- _Work instructions_:
Lines below that hold the word "RsText" must be copied in full.

:::::

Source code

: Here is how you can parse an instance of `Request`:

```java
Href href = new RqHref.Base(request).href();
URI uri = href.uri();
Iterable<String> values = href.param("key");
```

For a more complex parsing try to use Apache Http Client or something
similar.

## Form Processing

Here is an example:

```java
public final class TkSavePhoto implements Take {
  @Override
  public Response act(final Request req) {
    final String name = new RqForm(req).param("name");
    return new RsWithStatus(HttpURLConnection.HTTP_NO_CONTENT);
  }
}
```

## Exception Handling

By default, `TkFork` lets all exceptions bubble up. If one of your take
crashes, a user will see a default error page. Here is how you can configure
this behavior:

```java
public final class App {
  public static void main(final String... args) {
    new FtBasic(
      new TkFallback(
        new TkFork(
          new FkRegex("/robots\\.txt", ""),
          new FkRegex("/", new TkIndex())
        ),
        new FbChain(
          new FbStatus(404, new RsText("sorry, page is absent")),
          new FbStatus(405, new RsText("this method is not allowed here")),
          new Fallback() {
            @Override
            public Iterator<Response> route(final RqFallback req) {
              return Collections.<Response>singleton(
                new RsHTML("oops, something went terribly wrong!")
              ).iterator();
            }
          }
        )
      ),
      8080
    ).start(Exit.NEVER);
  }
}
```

:::::

- _Answer to the exercise_:
          new FbStatus(404, new RsText("sorry, page is absent")),
          new FbStatus(405, new RsText("this method is not allowed here")),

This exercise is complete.